Small Boat, Big Questions

Here is a novel for thinking people, particularly those who possess some degree of empathy. If you’re at all interested in the world’s growing emigration issue, and/or particularly concerned with unnecessary immigrant deaths, you should read this book.

If you don’t fit the qualifications described above, read the book anyway. It might still change the way you think about things.

Cover image from Mariner Books/HarperCollins.
Cover image from Mariner Books/HarperCollins.

Small Boat, by Vincent Delecroix, was originally published in French in 2023 by Editions Gallimard as Naufrage (Sinking). The translated (by Helen Stevenson) English edition was published in 2025 by HopeRoad Publishing/Small Axes, whereupon it made the International Booker Prize 2025 shortlist. The U.S. edition will be published on April 21 of this year by Mariner Books.

This short novel was written in just three weeks. It was inspired by an actual disaster which occurred in November, 2021—an inflatable dinghy carrying migrants from France to the United Kingdom capsized in the English Channel, and 28 people drowned. It was reported that the French authorities received calls for help, but told the migrants they needed to contact the British authorities because their boat had entered English waters.

The book is narrated by the radio operator who took the migrants’ calls for help. Delecroix has said (according to Wikipedia) that the novel is “a fiction that tries to imagine how someone with no evil in her, who is just anybody, can act and talk in such an inhuman manner and become a striking example of the so-called ‘banality of evil’, as Hannah Arendt put it.”

Delecroix realizes that objective brilliantly. As the 2025 International Booker Prize judges wrote, this is “a gut-punch of a novel…Small Boat explores the power of the individual and asks us to consider the havoc we may cause others, the extent to which our complacency makes us complicit—and whether we could all do better.”

I will reiterate that this is a brief novel, easily read in one sitting. Its brevity, though, is not what makes Small Boat such a quick, consuming read—the novel grabs and holds your attention because of its extreme relevance to the hate-mongering, point-scoring atmosphere in which we now live.

The novel’s three short sections each hit hard. In the first, we follow our (fictitious, remember) first-person narrator as she interacts with the little boat in the English Channel. The person who sits next to her has the same job and interacts with other groups trying to make it across the water to Britain. He reads Pascal and affects a “humanity is irredeemably flawed” attitude to justify keeping his emotional distance from the people in troubled waters. Our narrator tries to keep her distance as well, because she has been taught to be objective as part of the job, and because she has some difficulty in always being fully present when disaster unfolds. The things these two would-be rescuers say are recorded, and as the small boat in question is about to sink, our narrator tells the migrant on the phone “you will not be saved.” Prior to that, she has told him and those he speaks for that she wasn’t the one who told them to pack up and leave their homes.
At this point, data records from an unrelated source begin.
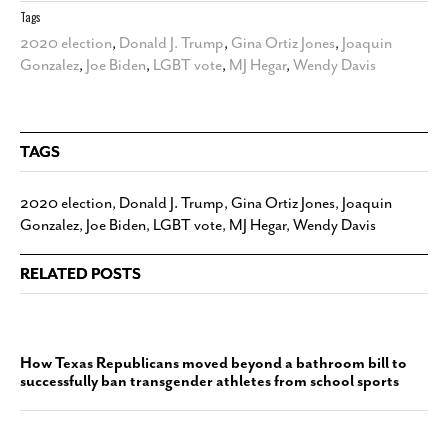
Tags
2020 election
,
Donald J. Trump
,
Gina Ortiz Jones
,
Joaquin
Gonzalez
,
Joe Biden
,
LGBT vote
,
MJ Hegar
,
Wendy Davis
TAGS
2020 election
,
Donald J. Trump
,
Gina Ortiz Jones
,
Joaquin
Gonzalez
,
Joe Biden
,
LGBT vote
,
MJ Hegar
,
Wendy Davis
RELATED POSTS
How Texas Republicans moved beyond a bathroom bill to
successfully ban transgender athletes from school sports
After the boat goes down, and she is later interviewed by a police officer (a women who looks and acts remarkably like her), she has trouble recalling all the particulars.

The second section, shorter still, recounts the tragedy from the migrants’ point-of-view.
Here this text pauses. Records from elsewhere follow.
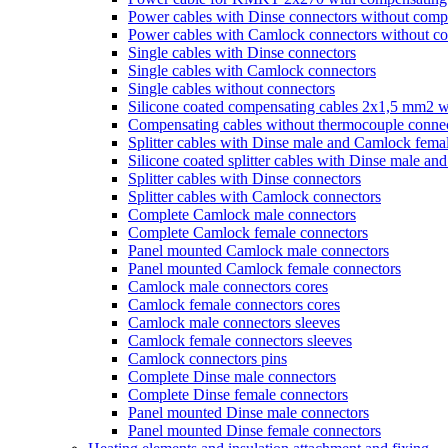
Power cables with Dinse connectors without comp
Power cables with Camlock connectors without c
Single cables with Dinse connectors
Single cables with Camlock connectors
Single cables without connectors
Silicone coated compensating cables 2x1,5 mm2 w
Compensating cables without thermocouple conne
Splitter cables with Dinse male and Camlock fema
Silicone coated splitter cables with Dinse male a
Splitter cables with Dinse connectors
Splitter cables with Camlock connectors
Complete Camlock male connectors
Complete Camlock female connectors
Panel mounted Camlock male connectors
Panel mounted Camlock female connectors
Camlock male connectors cores
Camlock female connectors cores
Camlock male connectors sleeves
Camlock female connectors sleeves
Camlock connectors pins
Complete Dinse male connectors
Complete Dinse female connectors
Panel mounted Dinse male connectors
Panel mounted Dinse female connectors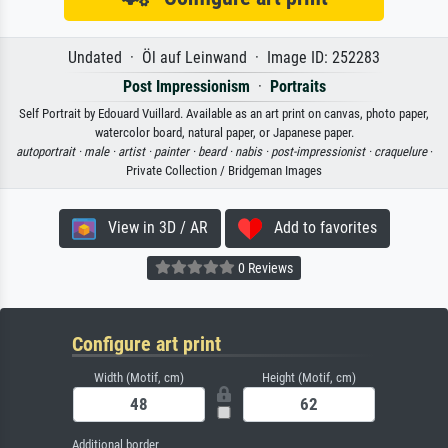
Undated · Öl auf Leinwand · Image ID: 252283
Post Impressionism
·
Portraits
Self Portrait by Edouard Vuillard. Available as an art print on canvas, photo paper,
watercolor board, natural paper, or Japanese paper.
autoportrait ·
male ·
artist ·
painter ·
beard ·
nabis ·
post-impressionist ·
craquelure
·
Private Collection / Bridgeman Images
View in 3D / AR
Add to favorites
0 Reviews
Configure art print
Width (Motif, cm)
Height (Motif, cm)
Additional border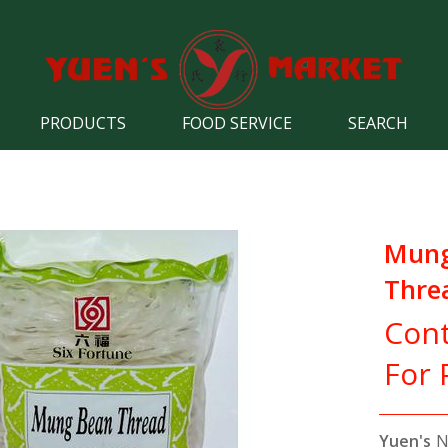
PRODUCTS
FOOD SERVICE
SEARCH
Mun
Threa
Cont
For 
Yuen's
N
In the final section, our narrator wrestles with herself and what she has done—or not done. Is she responsible for their deaths? All by herself? Do others share any responsibility? There is a suggestion that she is considering suicide, despite being a devoted mother and, she has thought up to this point, a generally responsible citizen and human being.

I can’t help but draw a parallel between the callousness our narrator is accused of and the sickening comments attributed to ICE agents on the streets of Minneapolis after the killing of Renée Good. According to a former U.S. Marine cited in The New Republic, he and other protesters were told, “Have you not learned? This is why we killed that lesbian bitch!”
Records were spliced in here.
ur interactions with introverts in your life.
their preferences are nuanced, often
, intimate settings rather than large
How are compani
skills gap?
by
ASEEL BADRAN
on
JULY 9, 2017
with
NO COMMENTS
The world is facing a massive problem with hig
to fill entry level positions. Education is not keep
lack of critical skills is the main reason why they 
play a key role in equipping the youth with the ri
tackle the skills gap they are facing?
Except our Small Boat narrator is in no way like the typical gun-toting, violence-prone ICE agent. She is much more like you, or like me.

So the question the book raises is, what do we, safe in our comfortable homes, owe to people who die while trying to migrate to a better life? Anything? A regretful sigh? A sorrowful click of the tongue? A decision to campaign for humane immigration laws?

Read the book, and see what you think.